TASK INSTRUCTIONS: In the material below, print every line exactly and omit the pictures.

COLLECTED MATERIAL:
# # # #

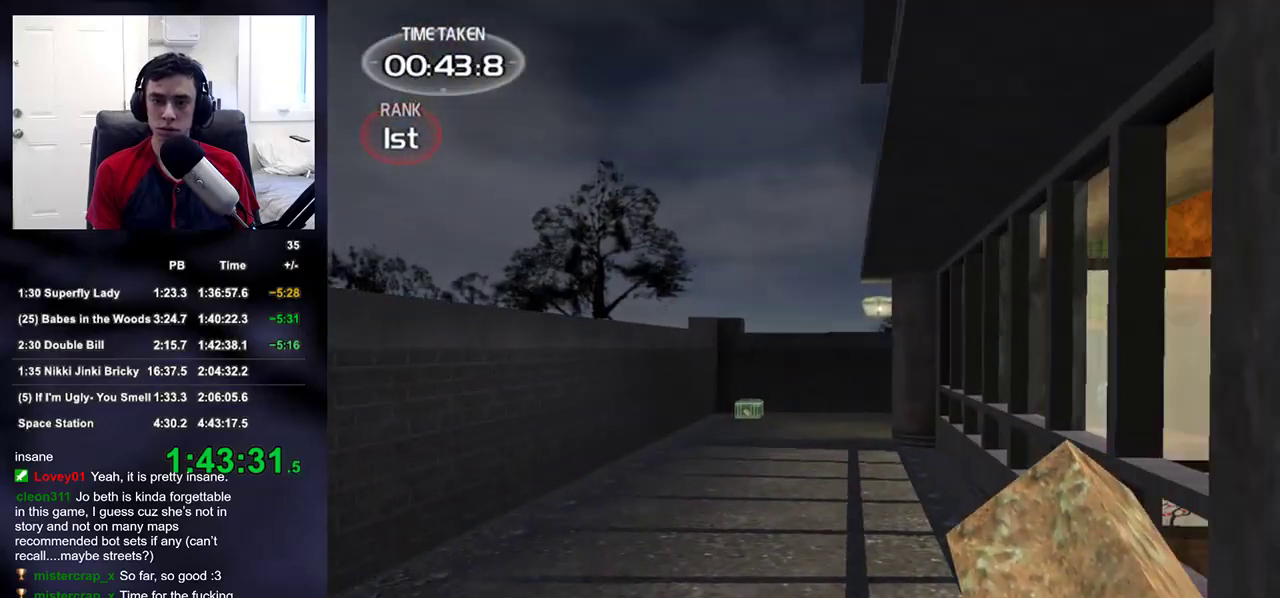
{"buttons": [], "left_stick": "up-left", "right_stick": "center", "events": [[133, "right_stick", "down-right"], [283, "right_stick", "center"]]}
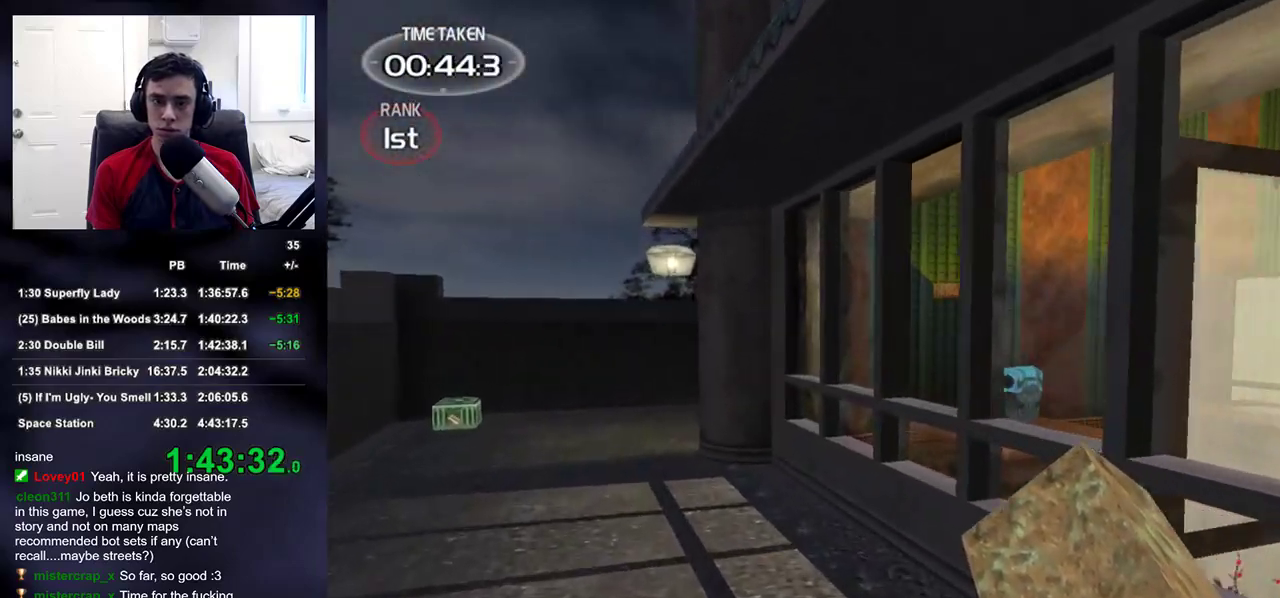
{"buttons": [], "left_stick": "up-left", "right_stick": "center", "events": []}
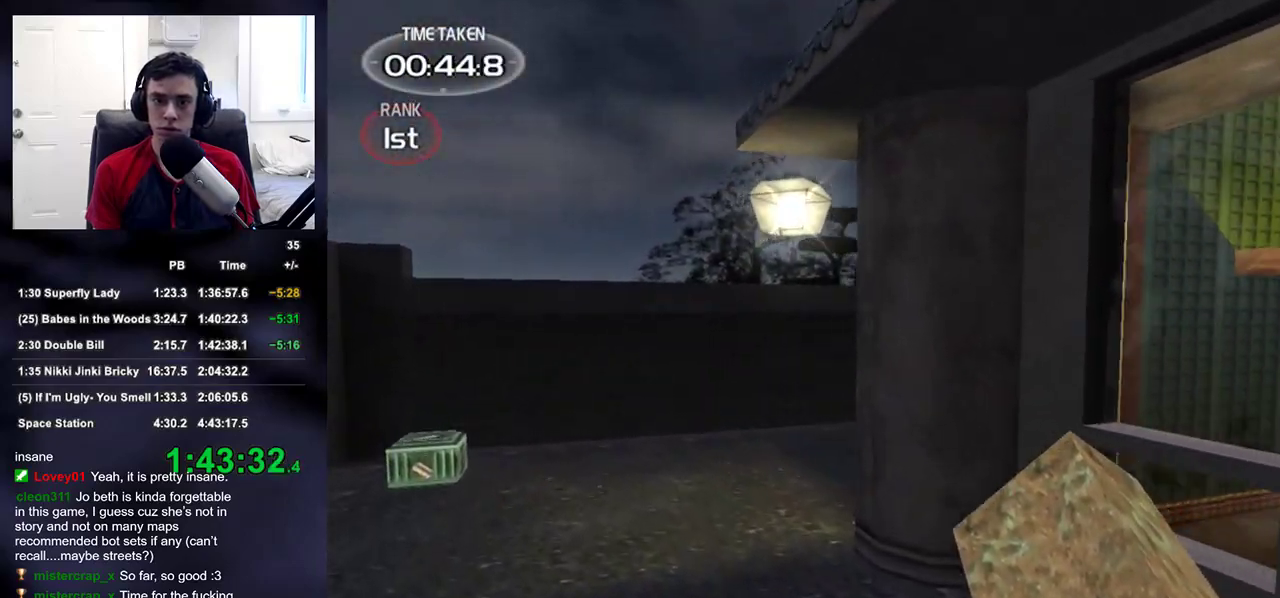
{"buttons": [], "left_stick": "up-left", "right_stick": "down-right", "events": [[450, "right_stick", "down-right"]]}
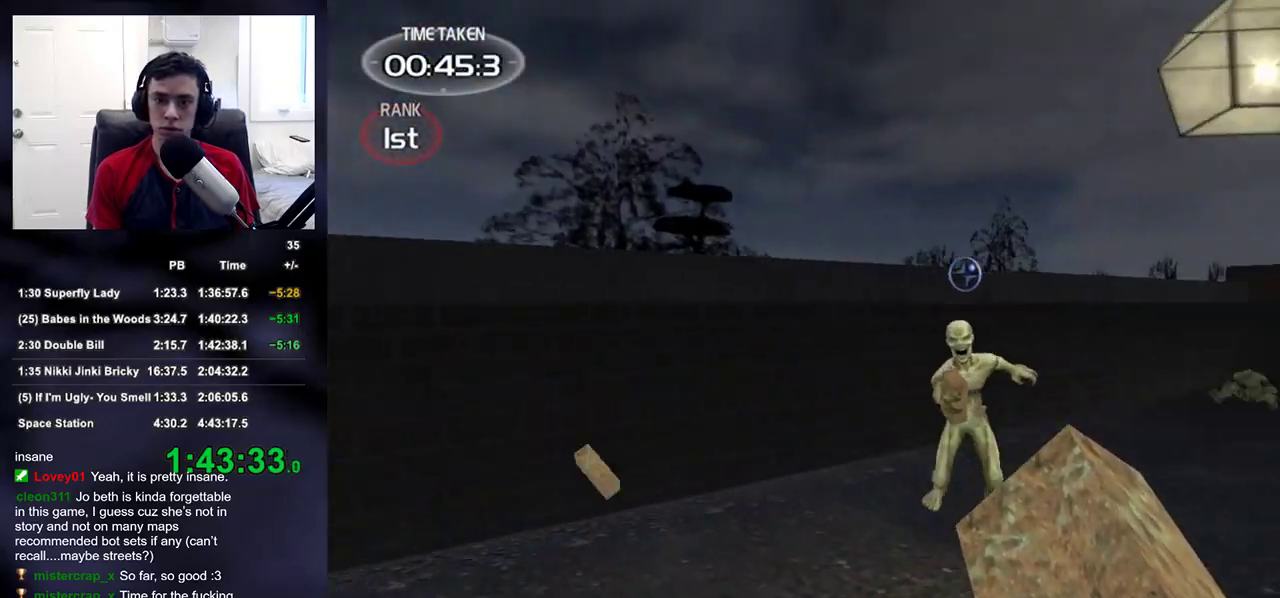
{"buttons": ["R1"], "left_stick": "left", "right_stick": "center", "events": [[33, "left_stick", "left"], [167, "right_stick", "center"], [267, "right_stick", "right"], [367, "right_stick", "center"], [400, "R1", "down"]]}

# # # #

OUTPUT FOR THIS EXERCISE:
{"buttons": [], "left_stick": "up-left", "right_stick": "center", "events": [[133, "right_stick", "down-right"], [283, "right_stick", "center"]]}
{"buttons": [], "left_stick": "up-left", "right_stick": "center", "events": []}
{"buttons": [], "left_stick": "up-left", "right_stick": "down-right", "events": [[450, "right_stick", "down-right"]]}
{"buttons": ["R1"], "left_stick": "left", "right_stick": "center", "events": [[33, "left_stick", "left"], [167, "right_stick", "center"], [267, "right_stick", "right"], [367, "right_stick", "center"], [400, "R1", "down"]]}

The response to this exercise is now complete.